I don’t have to remind you that technology is marching on at an incredible pace. Software and hardware becomes obsolete in the approximate time that it takes for FedEx to deliver the boxes.
Only a few years ago, an entire sales force armed with palm computers and wireless real-time connections to shipping, inventory and customer service was an expensive dream, or should I say technological nightmare. Whether the goal is to implement BI, CRM, SFA, PRM, ERM; all initiatives to better business, enable the employee or know the customer depend on one thing, sharing of data.
In order to build customer intelligence, companies must strive to maintain centralized repositories of information, regardless of their storage capabilities and current operational tools. While each department in a company has it’s own needs and systems, islands of data must be shared for the common good of the customer.
On paper, data integration may seem simple; after all, how hard can it be to unify data from multiple sources? All one needs to do is extract data from their diverse sources, transform the feeds to a single or common format and load into a central repository such as a database or data warehouse. This process is referred to as ETL, or extract, transform and load…
There are entire companies dedicated to the first step of the process. This step must occur before all else, as this is the point that the roadmap for the entire effort is planned. Defining and mapping data, the repositories, formats, values, transformations, frequency of update, etc. can be looked at as the mapping of veins and arteries for the companies’ lifeblood (data). The result is data that describes data. This is called metadata. This is one step that should not be rushed, as errors can remain hidden easily and have disastrous effects down the road. New tools are being created every day to assist in mapping data, sources, frequencies and variables. One such product is AMB Dataminers’ eCartography.
Once the data sources have been mapped, pipelines need to be established to facilitate the path to the database, warehouse or to set up 2-way communications between multiple systems. Defining "views" of the data is also required to meet the needs of users and applications. This step includes establishing security rules as defining or limiting access to data fields, types, values or controls.
The tools, or functionality used to connect data also grow, change and develop at astronomical rate. There are many established protocols for establishing common exchange such as EDI , or Electronic Data Interchange, ODBC, Open Database Connectivity, JDBC, Java Database Connectivity (modeled after ODBC), and UDA Universal Data Access (Microsoft Office specifications).
Additionally, there are descriptors for managing exchange, such as metadata and the data itself. DBMS, Database Management Systems, OLE, Object Linking and Embedding (Microsoft Office specifications), ADO, ActiveX Data Objects (3rd version of OLE), XML, Extensible Markup Language (used to create metadata) and CORBA or Common Object Request Broker Architecture are just a few.

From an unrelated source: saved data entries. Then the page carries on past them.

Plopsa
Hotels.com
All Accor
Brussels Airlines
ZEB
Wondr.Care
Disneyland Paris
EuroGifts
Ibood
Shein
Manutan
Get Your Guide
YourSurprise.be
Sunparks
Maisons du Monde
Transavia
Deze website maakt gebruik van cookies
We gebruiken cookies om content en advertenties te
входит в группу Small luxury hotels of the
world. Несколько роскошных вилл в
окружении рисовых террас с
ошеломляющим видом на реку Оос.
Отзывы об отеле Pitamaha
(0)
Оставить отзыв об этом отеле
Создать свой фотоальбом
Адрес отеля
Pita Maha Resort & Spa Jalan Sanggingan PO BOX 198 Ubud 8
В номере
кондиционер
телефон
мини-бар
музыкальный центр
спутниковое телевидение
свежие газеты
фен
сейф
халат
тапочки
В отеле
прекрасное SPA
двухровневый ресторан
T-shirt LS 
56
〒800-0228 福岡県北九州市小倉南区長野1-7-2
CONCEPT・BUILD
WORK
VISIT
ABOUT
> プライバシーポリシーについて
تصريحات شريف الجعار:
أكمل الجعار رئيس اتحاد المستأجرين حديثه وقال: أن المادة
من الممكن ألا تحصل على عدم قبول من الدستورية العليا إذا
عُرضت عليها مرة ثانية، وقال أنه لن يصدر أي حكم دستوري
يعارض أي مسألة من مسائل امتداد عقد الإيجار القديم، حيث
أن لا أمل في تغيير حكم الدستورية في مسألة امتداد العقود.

Entities that are exchanged in the integration process or flow are DAO, Data Access Object (works with VB and db jet engines), BLOBs, Binary Large Object (collection of binary data in DBMS) and RDO, or Remote Data Objects.

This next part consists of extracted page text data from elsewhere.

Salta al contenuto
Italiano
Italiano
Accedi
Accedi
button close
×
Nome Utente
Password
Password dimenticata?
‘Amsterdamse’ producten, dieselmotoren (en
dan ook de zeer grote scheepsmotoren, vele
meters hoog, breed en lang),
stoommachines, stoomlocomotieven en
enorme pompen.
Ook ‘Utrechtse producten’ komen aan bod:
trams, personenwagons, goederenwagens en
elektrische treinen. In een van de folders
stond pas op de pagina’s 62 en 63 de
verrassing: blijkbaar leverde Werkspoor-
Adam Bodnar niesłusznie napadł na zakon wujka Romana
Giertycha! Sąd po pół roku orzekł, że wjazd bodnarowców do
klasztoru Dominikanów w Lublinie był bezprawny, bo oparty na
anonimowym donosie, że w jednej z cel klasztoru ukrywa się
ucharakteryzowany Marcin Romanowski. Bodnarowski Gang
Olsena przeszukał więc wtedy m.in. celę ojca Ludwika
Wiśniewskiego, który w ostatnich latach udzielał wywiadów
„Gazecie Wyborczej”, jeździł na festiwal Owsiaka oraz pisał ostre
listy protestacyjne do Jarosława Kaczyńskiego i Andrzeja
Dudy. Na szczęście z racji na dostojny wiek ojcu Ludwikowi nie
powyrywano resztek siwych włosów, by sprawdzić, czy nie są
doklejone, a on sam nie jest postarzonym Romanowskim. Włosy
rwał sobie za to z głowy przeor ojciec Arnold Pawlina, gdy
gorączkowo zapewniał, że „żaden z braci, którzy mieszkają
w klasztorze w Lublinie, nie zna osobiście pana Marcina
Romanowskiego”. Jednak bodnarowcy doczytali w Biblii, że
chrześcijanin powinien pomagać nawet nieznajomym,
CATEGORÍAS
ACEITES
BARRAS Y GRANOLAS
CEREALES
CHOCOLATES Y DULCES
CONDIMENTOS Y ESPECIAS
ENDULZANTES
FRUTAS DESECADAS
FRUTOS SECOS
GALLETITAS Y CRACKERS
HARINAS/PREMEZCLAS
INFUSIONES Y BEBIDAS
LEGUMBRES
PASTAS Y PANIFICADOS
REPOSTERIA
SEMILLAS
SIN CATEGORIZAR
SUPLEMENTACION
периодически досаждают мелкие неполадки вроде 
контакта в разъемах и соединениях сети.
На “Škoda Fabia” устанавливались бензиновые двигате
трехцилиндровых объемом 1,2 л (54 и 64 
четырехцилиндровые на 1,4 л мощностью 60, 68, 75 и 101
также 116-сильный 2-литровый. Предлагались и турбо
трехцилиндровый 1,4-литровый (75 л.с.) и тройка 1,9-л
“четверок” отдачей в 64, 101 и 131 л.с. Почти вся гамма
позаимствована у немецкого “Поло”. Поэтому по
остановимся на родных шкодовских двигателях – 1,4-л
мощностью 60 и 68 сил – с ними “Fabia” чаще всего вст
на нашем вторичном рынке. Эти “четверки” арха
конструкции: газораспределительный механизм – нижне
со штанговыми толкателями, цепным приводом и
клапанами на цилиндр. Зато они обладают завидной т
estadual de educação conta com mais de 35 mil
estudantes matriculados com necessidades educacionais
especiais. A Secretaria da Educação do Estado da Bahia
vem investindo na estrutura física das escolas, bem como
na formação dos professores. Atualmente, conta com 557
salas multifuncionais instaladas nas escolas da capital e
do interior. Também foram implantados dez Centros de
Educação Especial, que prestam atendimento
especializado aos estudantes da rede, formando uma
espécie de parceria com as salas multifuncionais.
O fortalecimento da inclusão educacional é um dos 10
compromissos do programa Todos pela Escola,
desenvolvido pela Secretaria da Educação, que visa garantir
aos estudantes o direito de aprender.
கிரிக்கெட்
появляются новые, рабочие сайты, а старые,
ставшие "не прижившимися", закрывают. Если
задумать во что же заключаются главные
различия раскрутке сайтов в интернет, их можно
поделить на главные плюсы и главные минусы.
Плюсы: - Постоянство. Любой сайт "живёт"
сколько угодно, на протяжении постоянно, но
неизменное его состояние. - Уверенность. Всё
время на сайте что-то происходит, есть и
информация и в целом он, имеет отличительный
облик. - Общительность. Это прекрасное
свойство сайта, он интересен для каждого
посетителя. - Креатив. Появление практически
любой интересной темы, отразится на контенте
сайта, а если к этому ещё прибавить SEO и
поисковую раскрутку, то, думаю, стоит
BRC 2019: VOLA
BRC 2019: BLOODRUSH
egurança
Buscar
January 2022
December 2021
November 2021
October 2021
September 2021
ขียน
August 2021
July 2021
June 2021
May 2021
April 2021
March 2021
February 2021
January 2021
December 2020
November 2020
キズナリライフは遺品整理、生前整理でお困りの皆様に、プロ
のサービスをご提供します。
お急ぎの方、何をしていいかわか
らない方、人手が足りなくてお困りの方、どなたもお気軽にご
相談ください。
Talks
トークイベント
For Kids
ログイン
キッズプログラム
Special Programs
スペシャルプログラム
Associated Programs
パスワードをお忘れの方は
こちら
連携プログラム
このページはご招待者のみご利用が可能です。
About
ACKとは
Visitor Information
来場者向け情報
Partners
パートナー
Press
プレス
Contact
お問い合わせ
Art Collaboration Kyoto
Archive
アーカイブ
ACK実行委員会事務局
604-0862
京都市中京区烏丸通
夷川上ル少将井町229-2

Software usually functions in either real-time, batch mode or a combination of the two. Conversion tools, such as Group1 List Convert allow for batch converting rental lists for a prospect mailing. DQ Plus functions in real-time to perform on-line data validation and correction. Enterprise application integration tools (EAI) often function not only as “middleware”, a gatekeeper and pipeline between applications and legacy systems, but as a hygiene tool, data warehouse, performance monitor and analytical tool.
Application Service Providers and Service Bureaus often provide suites of services combining technology, tools and proprietary data repositories consisting of accumulated or derived data. Providers are companies like Acxiom, Experian and Polk.
Integrating data provides the ability to perform unified query, reporting or update services from multiple, diverse data sources, often independent of the data's location, platform or structure. This type of initiative can help an organization get a clearer, more complete picture of the customer base, sales channel interactions and speed accounting or inventory reconciliation.
The integration process will aid in stabilizing and normalizing the environment, open access to legacy systems, increase efficiency and reduce costs. Integration creates a bridge for information flow where none may have existed before, allowing knowledge to be shared for better decision support and reporting.
Now those sales reps armed with their state of the art palm computers can log onto their company network via ether links and middleware, and access customer data. The rep can then add data on a prospect that will be verified real time, have information appended such as credit information from a third party source, set up an order that will be replicated in the legacy inventory and shipping systems and track shipment! Another application that the rep can perform once data is integrated across platforms is to access inventory real time to find slow moving items and cater the sales call to move older stock. The rep will also be able to access customer service records to verify status of calls made to the company even mere moments prior to walking in the door.
As you can see, building customer intelligence starts with data, the most basic of building blocks. As long as the blocks work together, a strong foundation can be built to support the customer and company. If data is maintained as separate islands, there will be plenty of room to fall between the cracks.